System stores personal information (within the meaning of the DPA)
The legal claim that the data stored are not personal is based on the hypothesis that the Data Controller will *never* be able to identify anybody from the cookie. This hypothesis is simply false.
Most people's computers can be compromised. Most obviously people can access their own cookies and send their details to anybody they feel like. So if Phorm or the ISP offer money or some other inducement to break the "anonymisation", the mapping from cookie to person is trivially determined by the Data Controller.
Remember, under the DPA, the Data Controller must be *unable* to get (or infer) the association of any cookie with a person (or street address etc), now or in the future (even with some effort or "black hat"/"rubber hose"/"black sack" techniques) . Simply being able to buy these mappings from the people in the future makes the data personal data now.

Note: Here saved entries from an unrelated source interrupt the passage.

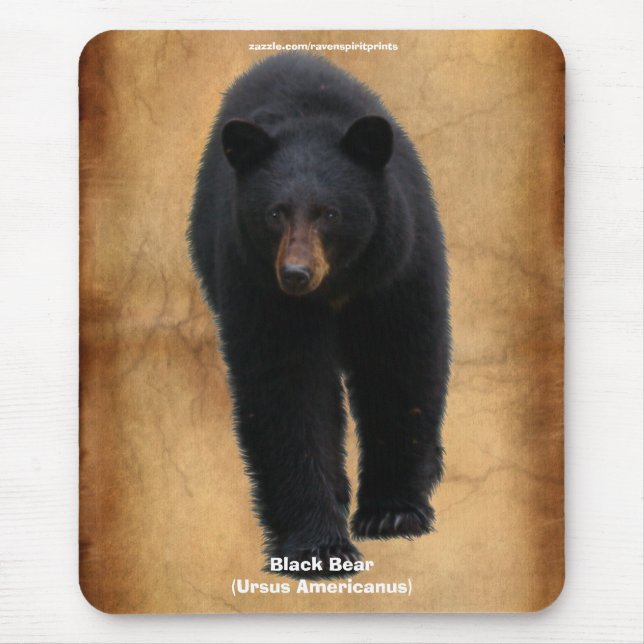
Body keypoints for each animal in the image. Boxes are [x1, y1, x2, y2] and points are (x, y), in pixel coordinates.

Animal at [188, 52, 450, 578]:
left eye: (330, 213)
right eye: (274, 214)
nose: (295, 274)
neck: (337, 286)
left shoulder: (398, 268)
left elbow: (399, 366)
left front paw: (392, 513)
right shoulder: (256, 283)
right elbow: (287, 389)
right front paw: (319, 547)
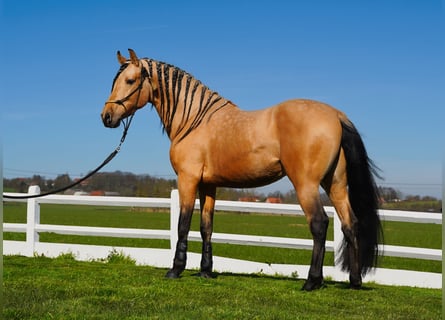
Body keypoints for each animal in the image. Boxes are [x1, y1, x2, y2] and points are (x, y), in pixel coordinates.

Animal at [100, 48, 382, 292]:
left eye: (130, 80)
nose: (106, 116)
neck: (195, 120)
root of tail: (336, 115)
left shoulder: (188, 180)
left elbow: (183, 224)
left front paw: (175, 270)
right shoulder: (208, 185)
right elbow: (206, 226)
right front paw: (206, 271)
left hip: (306, 185)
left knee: (320, 224)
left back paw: (312, 281)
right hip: (335, 184)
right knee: (350, 224)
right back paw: (354, 281)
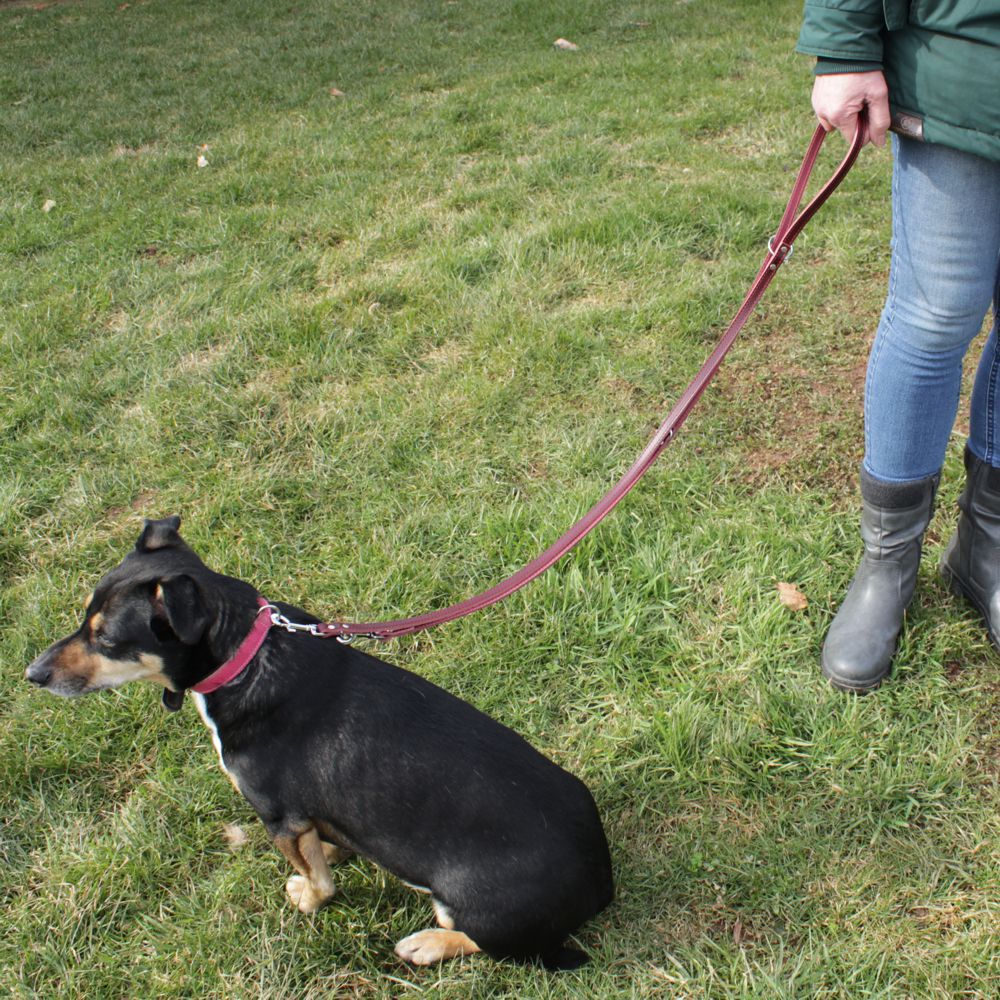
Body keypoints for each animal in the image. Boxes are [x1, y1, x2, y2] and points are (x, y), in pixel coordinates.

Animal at [23, 516, 612, 968]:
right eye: (84, 616)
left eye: (106, 638)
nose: (32, 674)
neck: (244, 655)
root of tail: (602, 882)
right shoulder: (305, 818)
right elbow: (323, 844)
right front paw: (331, 850)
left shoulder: (277, 813)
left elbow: (317, 881)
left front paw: (308, 896)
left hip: (466, 904)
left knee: (495, 946)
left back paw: (428, 943)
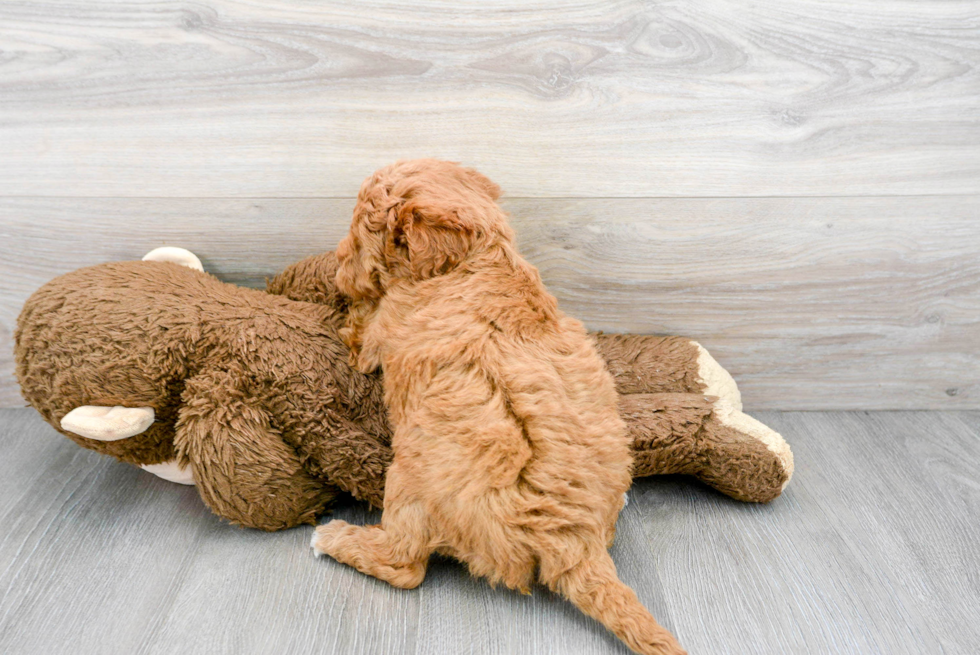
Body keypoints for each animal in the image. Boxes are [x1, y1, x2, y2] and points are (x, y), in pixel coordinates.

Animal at [312, 160, 680, 655]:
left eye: (357, 237)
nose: (335, 264)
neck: (474, 260)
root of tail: (574, 541)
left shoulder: (382, 330)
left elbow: (359, 331)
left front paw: (342, 312)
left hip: (409, 479)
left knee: (405, 565)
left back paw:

What's worse is that anybody at the same address could break the anonymity too. Imagine a dorm room or frat house with many people, it just takes one of these people to publish or send the DC the cookie -> person mappings, and the "anonymity" is breached.
And that's not to mention breaking the anonymity through spyware, or through theft (or sale or other disposal) of the hardware itself. Or for mobile computer users, the cookie could be read out while the user wasn't looking (in the bathroom?).
So the anonymity claim is demonstrably false and the data are personal data for the ISP and (probably) for Phorm too. Hence the full force of the DPA regulations applies.
It's pretty clear that the personal data are being processed without the informed consent of the user, so the "opt out" approach is a non-starter under the DPA.
And the E&Y consultants report seems to be applying US laws and US standards in the analysis. In the UK, the definitions and laws are very different. Why hasn't Phorm published consultants' reports for each jurisdiction they intend to do this? If they plan to start in the UK, we should have a report that covers the technology in relation to our laws.
Sorry guys. Come back when you have read the DPA (and RIPA).